Furthermore, in this embodiment, a new pixel is set on a predetermined sampling pixel plane by shifting a quarter of each sampling pixel vertically and horizontally, but the present invention is not limited to this. For example, as shown in FIG. 10, a new pixel may be set that is shifted vertically and horizontally at a ratio of -4 for each sampling pixel, and furthermore, the above shifting ratio is less than one of the three. If so, it can be anything you like.

Here, if the newly set pixel is shifted by -3 as shown in Fig. 10, the 11 degrees of the small pixels A, B, C, and D obtained by dividing the newly set pixel into four will be the small pixel For △, B, and C, by performing weight calculations that take into account the ratio of the original sampling pixels to which each small pixel belongs, the small pixel A
may be determined by considering the bias within the sampling pixel to which this small pixel A belongs.

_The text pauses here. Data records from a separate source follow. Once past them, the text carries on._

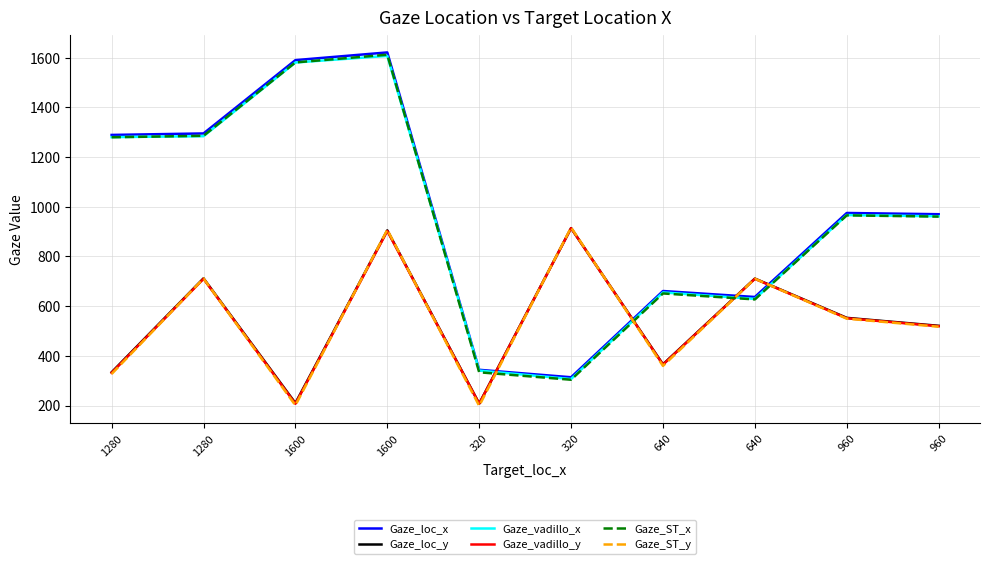

At how many categories does at least one series exceed 314?

10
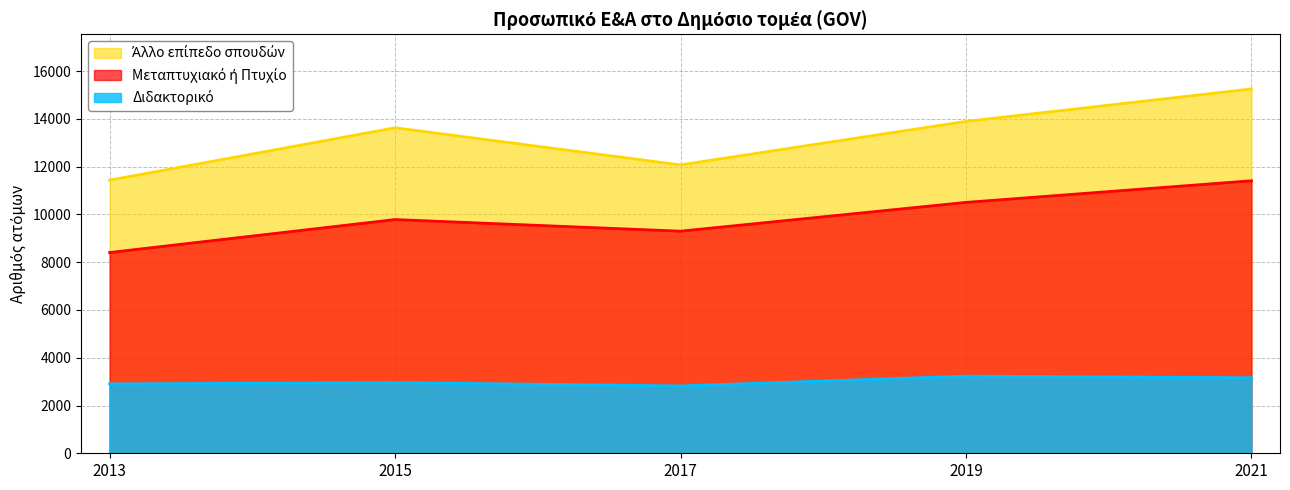

What is the difference between the highest and lowest values at 2021?

12091.7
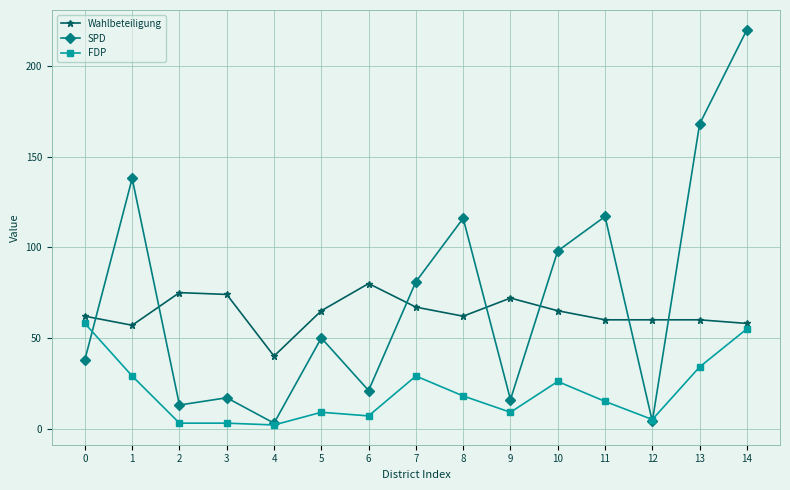

How many data points does each series have?

15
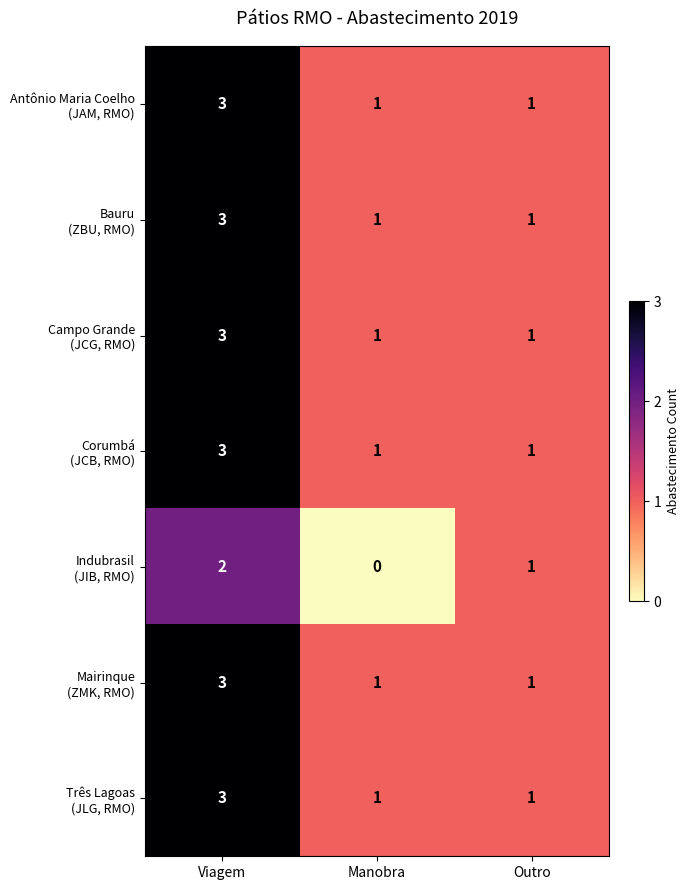

At which category is the sum across all series the highest?

Viagem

[Effects of the Invention] As explained above, according to the present invention, a new pixel is set on a predetermined pixel plane with respect to each pixel shifted by a ratio of less than one of three sides in each direction, and The density of a small pixel created by dividing a new pixel into four is determined based on the density of each of the plurality of pixels for the small pixel located on the predetermined plurality of pixels, while The located small pixel is determined based on the density of the pixel, which includes the pixel and a predetermined pixel adjacent to this pixel, or the density of the pixel above the pixel, so that From the image information that detects the density of a thin line at a low pixel density, it is now possible to obtain high pixel density image information that more faithfully reproduces the thin line, which more faithfully reproduces the original image without reducing processing speed. It becomes possible to realize an image processing device that can

[Brief explanation of drawings]

FIG. 1 is an explanatory diagram showing the state of pixel division in a conventional image processing method, FIG. 2 is an explanatory diagram when thin lines drawn on an original image are processed by the conventional method, and FIG. 3 is an image according to the present invention. An explanatory diagram showing an example of the state of pixel division in the processing method, FIG. 4 is an explanatory diagram showing an algorithm for determining the density of the small pixel A in FIG. 3, and FIG. 5 is an explanatory diagram showing an algorithm for determining the density of the small pixel A in FIG. 6 is a block diagram showing the details of the image processing circuit in FIG. 5, and FIG. 7 is a block diagram showing the basic configuration of the device shown in FIG.
a, a timing chart showing the output state of 27b,
FIG. 8 shows line buffers 28a, 281), 2 in FIG.
8c. FIG. 9 is an explanatory diagram showing an example of the state when thin lines drawn on an original image are processed by the image processing method according to the present invention, and FIG. 10 is an image processing method according to the present invention. FIG. 7 is an explanatory diagram showing pixel divisions in another embodiment of the circuit. 21a, 21b124-ROM 22a 122b, 23-... Arithmetic circuit 25a,
25t), 25c, 25d...Register 2G,
27a, 27b...Switching circuit 28a, 2
8b, 28c, 28d... Line buffer 29... Write circuit patent applicant Fujitsu Limited 24-

Claims (1)

[Claims] When converting the image information obtained by detecting the multilevel density for each predetermined pixel unit into an image and information with four times the density, each pixel is Set a new pixel shifted by less than one on each side, and divide this new pixel into four to create a small pixel of 81 degrees.For small pixels located above the predetermined plurality of pixels, While it is determined based on the density of each pixel, for a small pixel located above one predetermined pixel, the density is determined based on the density of the pixel and the predetermined pixel adjacent to this pixel. An image processing method characterized in that the density of each sub-pixel is determined based on the density of each pixel of (2), and the density of each small pixel thus determined is used as converted image information.